If in their estimation, the price of each share of stock is becoming too expensive, they may decide that a stock split is needed. One common reason is that they feel that the stock price has risen so high that many smaller investors may find it too expensive. This limits the number of investors that can purchase shares, which could limit the upside price potential of the stock.
For example, if a stock was selling at $120 per share and the company issued a 3:1 stock split, each shareholder would now own three shares for every one they previously owned at a price of $40 per share. A shareholder who had 10 shares for a total value of $1,200 (10 x $120=$1,200) would now have 30 shares for a total value of $1,200 (30 x $40=$1,200.)
The lower price per share might now make the shares more accessible for a larger number of investors.
A reverse stock split can also be done, it works in the opposite fashion as a traditional stock split. Under this scenario, the company reduces the number of shares outstanding, causing the price to rise.
For example, in a reverse 1:2 split, a share holder with 100 shares at $50 per share would now own 50 shares worth $100 per share. Companies might do a reverse split to increase its share price to gain a level of respectability, or to possibly prevent the stock from being delisted by the stock exchange if its share price was too low.
With a stock split, the company will announce its intention to do the split and indicate that it applies to shareholders as of a certain date. Shortly after that date the shareholders will receive their additional shares.
What Are the Advantages of a Stock Split?Companies use stock splits for a number of reasons.
- They may feel that reducing the stock price increases the liquidity of the stock by making it more affordable to smaller investors. In theory, these investors will be more apt to buy the shares, increasing the stocks trading volume and its overall liquidity.
- In some cases, a stock split can lead to an increase in the stock price due to the shares becoming more affordable to investors after the initial price decline after the split.

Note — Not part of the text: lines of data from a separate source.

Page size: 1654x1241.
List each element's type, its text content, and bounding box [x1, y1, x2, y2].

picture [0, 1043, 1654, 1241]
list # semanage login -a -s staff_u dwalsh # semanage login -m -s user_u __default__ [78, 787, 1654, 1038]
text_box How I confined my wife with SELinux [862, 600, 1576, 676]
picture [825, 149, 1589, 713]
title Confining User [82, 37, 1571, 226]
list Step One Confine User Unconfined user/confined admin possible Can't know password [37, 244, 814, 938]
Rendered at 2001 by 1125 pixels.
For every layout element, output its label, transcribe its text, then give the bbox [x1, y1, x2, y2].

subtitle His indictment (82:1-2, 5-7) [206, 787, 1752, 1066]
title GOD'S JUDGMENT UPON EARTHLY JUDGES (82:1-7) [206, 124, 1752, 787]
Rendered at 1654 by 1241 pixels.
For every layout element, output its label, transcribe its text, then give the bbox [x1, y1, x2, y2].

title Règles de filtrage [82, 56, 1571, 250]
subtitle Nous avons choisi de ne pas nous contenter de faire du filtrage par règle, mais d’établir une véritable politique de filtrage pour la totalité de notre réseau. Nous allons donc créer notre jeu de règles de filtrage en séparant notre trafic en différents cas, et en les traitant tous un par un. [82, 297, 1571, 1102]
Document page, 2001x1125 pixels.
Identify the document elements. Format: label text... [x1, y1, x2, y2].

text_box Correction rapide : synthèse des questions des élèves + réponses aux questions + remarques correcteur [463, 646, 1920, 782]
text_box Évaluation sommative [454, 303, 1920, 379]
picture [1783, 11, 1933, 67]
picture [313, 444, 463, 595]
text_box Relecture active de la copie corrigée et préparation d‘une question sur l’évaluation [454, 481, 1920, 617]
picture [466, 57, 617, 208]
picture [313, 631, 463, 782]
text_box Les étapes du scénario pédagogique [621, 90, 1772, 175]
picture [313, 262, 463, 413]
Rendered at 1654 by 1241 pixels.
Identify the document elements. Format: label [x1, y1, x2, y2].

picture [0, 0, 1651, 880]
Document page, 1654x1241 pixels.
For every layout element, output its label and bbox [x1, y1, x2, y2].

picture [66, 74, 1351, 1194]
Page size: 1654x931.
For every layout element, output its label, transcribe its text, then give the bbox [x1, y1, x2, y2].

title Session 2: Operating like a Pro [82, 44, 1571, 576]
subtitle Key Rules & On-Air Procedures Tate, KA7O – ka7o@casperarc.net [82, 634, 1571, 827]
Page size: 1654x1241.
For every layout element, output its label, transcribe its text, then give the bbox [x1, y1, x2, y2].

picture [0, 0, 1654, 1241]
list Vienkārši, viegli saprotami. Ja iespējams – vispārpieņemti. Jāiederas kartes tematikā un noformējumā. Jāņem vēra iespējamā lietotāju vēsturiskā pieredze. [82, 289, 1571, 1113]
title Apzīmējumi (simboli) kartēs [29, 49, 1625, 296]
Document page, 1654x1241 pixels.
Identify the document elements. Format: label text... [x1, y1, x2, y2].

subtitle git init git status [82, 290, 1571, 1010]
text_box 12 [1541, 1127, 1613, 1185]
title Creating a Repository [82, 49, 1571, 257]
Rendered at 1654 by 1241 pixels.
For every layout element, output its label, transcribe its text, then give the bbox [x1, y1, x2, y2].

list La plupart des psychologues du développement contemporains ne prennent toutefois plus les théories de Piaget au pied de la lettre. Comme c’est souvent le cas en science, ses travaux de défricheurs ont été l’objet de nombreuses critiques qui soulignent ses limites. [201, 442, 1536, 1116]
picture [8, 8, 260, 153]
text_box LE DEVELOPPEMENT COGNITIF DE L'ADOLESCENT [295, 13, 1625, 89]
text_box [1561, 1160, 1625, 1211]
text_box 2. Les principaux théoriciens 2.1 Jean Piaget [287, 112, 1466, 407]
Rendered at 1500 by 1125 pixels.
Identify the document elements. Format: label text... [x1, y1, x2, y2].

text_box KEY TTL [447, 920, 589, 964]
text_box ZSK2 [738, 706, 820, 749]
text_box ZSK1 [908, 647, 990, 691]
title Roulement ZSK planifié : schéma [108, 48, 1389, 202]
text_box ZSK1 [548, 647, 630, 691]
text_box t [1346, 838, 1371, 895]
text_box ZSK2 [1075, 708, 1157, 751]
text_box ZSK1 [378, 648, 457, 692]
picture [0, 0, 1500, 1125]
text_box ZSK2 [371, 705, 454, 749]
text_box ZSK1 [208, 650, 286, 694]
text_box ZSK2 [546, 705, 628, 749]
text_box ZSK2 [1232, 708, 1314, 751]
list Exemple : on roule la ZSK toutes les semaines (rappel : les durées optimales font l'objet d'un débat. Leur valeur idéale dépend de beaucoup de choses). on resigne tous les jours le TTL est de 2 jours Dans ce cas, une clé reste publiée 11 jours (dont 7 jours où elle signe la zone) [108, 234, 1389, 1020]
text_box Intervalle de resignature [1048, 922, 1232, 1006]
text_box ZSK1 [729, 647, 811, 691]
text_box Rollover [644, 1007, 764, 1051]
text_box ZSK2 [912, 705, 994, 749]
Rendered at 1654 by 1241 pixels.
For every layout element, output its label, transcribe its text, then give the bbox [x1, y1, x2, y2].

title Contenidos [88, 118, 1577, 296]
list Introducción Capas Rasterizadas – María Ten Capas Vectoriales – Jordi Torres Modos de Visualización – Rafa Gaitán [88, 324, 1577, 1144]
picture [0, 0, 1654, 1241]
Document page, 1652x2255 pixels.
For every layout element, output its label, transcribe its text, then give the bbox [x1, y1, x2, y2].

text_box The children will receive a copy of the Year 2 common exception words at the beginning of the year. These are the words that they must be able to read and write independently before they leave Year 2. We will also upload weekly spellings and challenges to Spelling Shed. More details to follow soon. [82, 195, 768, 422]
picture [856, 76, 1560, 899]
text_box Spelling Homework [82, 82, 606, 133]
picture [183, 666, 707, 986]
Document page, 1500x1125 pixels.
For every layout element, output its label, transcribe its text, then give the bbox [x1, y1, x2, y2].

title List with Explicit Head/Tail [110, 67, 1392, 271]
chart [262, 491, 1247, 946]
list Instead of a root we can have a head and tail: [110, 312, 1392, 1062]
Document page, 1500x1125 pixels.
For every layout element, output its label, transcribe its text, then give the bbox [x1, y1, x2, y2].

- A stock split may be perceived by the investors as a sign that the price of the shares has been increasing and that the company feels the need to lower the price by doing the split. Investors may perceive the split provides value in the form of making the price more accessible and in turn buy shares post-split, providing a boost in the share price and the overall value of the stock.
Stock Split Examples
A high-profile example of a stock split in recent years was Apple (AAPL - Get Report) splitting its stock 7 for 1 in June of 2014. Prior to the split the stock was trading at about $645 per share. After the split the stock was trading at just under $93 per share.
Since the split, the shares have increased, currently trading at about $185 per share, though this is lower than the stock's post-split high of about $233 per share. In spite of the price being off its all-time high price, the stock has handily outperformed the S&P 500 over the past three- and five- year periods as of this writing.
The board of directors of Blue Apron (APRN - Get Report) , the food delivery service, recently announced plans to do a reverse split of its Class A and Class B shares in the range of 1 for 5 and 1 for 15. The company's shares were trading at about 66 cents per share at the time of this writing. The company's objectives include avoiding delisting of the stock by the exchange.
Stock splits are a tool that companies can use to try to make their stock price more appealing to a wider range of investors. By themselves, stock splits do not create any value for shareholders. In many cases, however, they can increase share price over time by making the shares more accessible to a greater number of stock investors.